Given passage
═══

I’m here because of my Karma, I said. I’m here because I helped ruin someone’s marriage, I said. I’m here because I broke that poor girl’s heart so fully that she spent years hating the very thought of me, I said. I have secretly thought for the past 6 weeks that I’m here because I was selfish enough to transition genders and to think about my own happiness before everyone else’s. I always try to make it my fault, but this time it isn’t my fault. My mistreatment isn’t my fault, and it never really was. I did nothing to deserve this pain or any of the pain before. I did nothing to deserve this situation or any of the others before this one.

I was a victim, and I’m not saying that for the sake of pity. I don’t want your pity. This isn’t a “poor Emma” entry. I’m saying that because there is power in acknowledging that I have been wronged. There is power in recognizing that my anger is a messenger that’s trying to tell me something very important: I deserve better and I should accept nothing less than what I deserve.

I am a good person. I am a kind person. I am a caring person. I am a loving person. I am a giving person. I spend my time bettering the lives of others. I uplift, I encourage, I support, and I give compassion. I’m intelligent. I’m accomplished. I’m gifted in many ways. I’m beautiful. I’m sexy. I’m courageous. I’m brave, and I deserve to be recognized for all of these qualities. I deserve to be treated with the respect because I am worthy of it, not simply because of my many excellent qualities, but because I’m a human being.

I am not responsible for my mistreatment. I did not make my father leave and then hardly ever be there. I did not make my mother dismissive and controlling. I did not make my step-father shame and humiliate me. I did not make my abusive girlfriend say and do the things she did. And I certainly did not make my ex-wife cheat on me.

═══

[Keypoint text descriptions]

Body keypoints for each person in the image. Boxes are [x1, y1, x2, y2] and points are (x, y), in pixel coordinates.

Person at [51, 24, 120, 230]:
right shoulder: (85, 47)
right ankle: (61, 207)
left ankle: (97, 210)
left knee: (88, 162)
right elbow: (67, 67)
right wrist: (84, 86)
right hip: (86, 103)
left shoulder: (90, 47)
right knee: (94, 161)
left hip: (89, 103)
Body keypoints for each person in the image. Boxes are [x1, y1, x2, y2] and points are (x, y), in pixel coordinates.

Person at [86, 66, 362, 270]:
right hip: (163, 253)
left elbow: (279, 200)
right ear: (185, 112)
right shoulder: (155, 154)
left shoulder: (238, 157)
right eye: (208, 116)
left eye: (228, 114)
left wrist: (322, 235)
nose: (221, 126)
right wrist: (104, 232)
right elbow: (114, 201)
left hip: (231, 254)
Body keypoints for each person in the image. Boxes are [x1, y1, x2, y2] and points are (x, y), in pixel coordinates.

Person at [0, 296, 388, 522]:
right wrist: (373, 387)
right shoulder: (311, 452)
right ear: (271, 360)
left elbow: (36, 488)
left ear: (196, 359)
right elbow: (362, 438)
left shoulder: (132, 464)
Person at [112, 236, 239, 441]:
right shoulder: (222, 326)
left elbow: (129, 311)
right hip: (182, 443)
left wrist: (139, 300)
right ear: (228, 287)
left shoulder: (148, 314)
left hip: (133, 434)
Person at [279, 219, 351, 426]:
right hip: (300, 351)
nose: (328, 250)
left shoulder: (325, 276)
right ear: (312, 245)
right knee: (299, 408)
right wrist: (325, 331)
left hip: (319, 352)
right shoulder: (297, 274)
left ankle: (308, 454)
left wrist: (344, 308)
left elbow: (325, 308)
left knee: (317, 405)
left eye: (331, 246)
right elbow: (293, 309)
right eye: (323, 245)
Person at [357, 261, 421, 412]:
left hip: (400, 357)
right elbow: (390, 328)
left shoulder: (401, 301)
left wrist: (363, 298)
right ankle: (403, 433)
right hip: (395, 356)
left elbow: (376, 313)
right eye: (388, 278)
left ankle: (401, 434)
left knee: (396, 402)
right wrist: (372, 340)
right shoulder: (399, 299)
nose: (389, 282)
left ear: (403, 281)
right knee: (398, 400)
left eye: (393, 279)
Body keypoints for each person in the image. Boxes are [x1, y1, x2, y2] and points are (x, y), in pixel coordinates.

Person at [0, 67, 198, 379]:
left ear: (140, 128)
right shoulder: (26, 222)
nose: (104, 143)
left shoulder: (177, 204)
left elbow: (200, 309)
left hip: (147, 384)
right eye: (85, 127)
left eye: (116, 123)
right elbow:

═══

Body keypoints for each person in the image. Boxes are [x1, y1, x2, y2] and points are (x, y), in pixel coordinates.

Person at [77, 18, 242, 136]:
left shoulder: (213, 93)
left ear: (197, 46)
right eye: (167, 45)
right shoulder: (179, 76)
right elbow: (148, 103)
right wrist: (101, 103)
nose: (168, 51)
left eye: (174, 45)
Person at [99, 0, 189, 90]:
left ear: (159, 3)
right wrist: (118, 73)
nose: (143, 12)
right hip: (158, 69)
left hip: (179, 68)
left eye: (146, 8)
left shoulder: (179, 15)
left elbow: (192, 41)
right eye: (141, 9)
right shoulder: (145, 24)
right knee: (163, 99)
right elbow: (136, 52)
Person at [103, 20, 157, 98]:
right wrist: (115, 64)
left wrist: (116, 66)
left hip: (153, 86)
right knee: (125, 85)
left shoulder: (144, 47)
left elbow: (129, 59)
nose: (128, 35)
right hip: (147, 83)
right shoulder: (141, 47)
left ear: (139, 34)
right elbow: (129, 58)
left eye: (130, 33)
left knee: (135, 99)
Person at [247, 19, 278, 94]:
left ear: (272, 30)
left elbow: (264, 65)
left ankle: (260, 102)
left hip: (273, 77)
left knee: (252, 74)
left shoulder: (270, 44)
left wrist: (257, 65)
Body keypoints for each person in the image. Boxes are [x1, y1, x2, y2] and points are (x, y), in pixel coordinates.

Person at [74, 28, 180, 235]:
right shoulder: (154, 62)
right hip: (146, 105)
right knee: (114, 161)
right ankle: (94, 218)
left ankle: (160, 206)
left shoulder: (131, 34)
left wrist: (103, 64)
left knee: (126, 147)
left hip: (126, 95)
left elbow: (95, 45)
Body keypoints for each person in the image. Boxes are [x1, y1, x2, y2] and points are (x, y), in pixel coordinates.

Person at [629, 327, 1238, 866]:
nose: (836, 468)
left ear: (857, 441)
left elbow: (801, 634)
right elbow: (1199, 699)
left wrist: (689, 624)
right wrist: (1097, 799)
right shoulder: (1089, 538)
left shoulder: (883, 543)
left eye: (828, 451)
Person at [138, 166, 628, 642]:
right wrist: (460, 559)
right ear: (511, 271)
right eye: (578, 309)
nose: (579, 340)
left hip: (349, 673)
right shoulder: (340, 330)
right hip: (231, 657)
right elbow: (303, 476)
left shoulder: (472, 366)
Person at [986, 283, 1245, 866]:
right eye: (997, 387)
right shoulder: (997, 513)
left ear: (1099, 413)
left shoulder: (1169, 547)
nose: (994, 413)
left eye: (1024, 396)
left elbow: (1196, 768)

═══

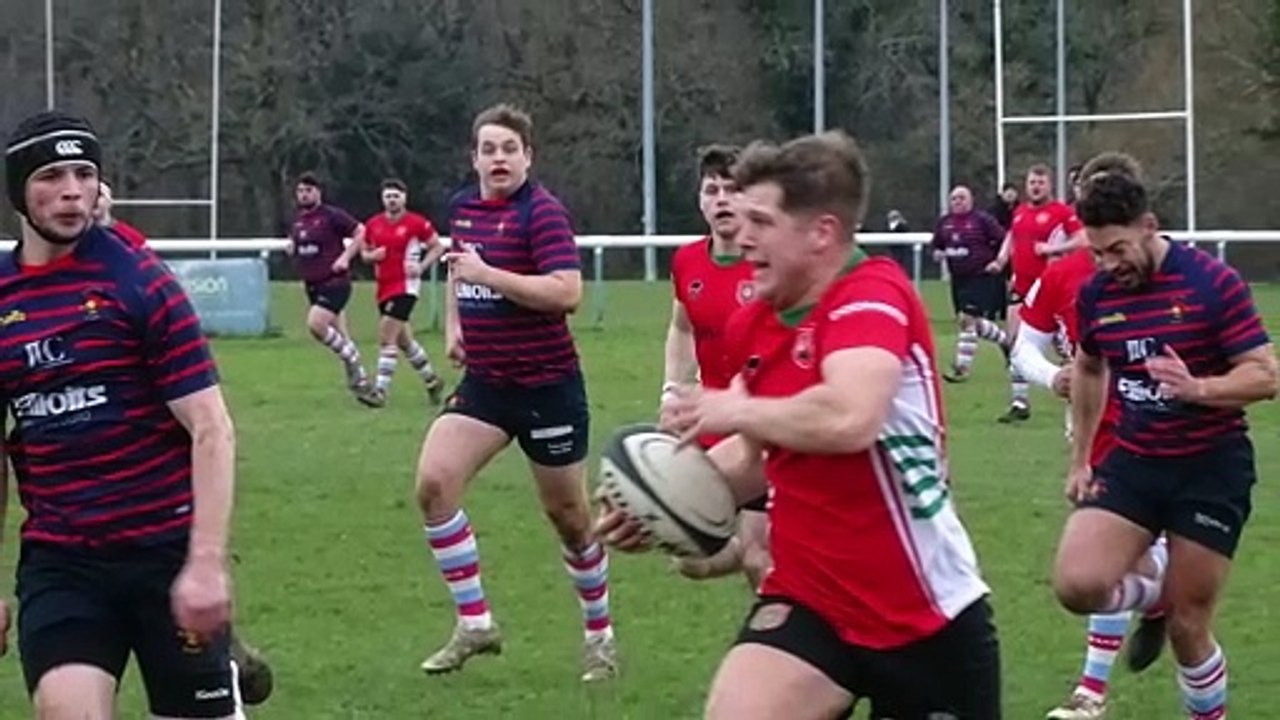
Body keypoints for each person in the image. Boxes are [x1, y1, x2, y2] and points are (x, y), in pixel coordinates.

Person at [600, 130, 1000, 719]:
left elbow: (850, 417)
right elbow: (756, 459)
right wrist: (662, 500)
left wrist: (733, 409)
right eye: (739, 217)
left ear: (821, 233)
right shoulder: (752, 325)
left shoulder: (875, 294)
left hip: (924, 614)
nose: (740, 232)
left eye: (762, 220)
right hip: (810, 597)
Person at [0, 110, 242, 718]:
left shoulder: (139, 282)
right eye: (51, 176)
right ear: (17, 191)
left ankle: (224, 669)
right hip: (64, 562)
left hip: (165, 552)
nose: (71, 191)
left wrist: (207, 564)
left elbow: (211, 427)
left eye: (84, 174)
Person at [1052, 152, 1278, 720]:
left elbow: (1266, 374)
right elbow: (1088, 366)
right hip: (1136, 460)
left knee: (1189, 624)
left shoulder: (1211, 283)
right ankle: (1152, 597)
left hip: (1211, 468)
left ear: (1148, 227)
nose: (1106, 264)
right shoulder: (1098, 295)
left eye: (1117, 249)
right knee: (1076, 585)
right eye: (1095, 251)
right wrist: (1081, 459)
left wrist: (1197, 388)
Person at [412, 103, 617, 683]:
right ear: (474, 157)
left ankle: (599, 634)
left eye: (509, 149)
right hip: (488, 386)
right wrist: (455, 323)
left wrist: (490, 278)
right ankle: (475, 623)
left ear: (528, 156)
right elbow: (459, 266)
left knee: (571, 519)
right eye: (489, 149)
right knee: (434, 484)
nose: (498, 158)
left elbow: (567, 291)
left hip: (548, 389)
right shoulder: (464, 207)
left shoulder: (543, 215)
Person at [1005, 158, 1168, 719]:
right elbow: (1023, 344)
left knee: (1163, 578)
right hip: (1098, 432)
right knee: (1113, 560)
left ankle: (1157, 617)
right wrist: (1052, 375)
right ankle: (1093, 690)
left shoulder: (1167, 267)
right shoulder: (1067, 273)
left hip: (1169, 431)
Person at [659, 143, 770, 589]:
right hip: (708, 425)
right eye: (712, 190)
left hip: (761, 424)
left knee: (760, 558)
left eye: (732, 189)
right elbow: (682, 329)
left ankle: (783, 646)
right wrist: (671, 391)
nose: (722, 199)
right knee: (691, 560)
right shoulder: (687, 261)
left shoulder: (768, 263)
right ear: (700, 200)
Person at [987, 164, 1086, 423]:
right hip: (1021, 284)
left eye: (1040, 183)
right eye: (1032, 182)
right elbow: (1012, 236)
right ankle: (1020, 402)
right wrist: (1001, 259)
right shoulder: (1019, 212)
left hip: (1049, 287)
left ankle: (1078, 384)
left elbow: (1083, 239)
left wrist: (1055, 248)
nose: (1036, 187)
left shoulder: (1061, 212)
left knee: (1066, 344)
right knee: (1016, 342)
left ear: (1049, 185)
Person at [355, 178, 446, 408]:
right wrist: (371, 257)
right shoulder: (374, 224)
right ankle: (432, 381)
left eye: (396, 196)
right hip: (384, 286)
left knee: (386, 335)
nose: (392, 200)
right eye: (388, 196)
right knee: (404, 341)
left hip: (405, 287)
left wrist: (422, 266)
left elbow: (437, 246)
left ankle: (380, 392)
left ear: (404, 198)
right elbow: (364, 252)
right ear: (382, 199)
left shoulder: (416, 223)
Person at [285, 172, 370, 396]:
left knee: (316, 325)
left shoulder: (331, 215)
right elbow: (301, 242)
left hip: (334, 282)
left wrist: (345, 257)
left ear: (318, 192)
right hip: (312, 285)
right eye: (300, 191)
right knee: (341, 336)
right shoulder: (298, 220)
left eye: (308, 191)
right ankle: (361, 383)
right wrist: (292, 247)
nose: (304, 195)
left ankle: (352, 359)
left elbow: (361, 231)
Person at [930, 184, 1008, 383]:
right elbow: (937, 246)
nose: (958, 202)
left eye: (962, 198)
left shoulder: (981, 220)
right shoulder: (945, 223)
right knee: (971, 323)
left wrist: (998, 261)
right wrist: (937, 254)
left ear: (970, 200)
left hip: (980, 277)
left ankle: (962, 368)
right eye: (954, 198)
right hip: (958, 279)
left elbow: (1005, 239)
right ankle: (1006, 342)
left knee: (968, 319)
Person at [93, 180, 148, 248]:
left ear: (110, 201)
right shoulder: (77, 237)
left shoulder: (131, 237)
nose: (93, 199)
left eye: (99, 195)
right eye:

═══

What you should do
Repeat the part of the essay that begins at the words "I was a victim, and" and stops after "what I deserve.", keeping every word and punctuation mark unchanged.

Exercise output
I was a victim, and I’m not saying that for the sake of pity. I don’t want your pity. This isn’t a “poor Emma” entry. I’m saying that because there is power in acknowledging that I have been wronged. There is power in recognizing that my anger is a messenger that’s trying to tell me something very important: I deserve better and I should accept nothing less than what I deserve.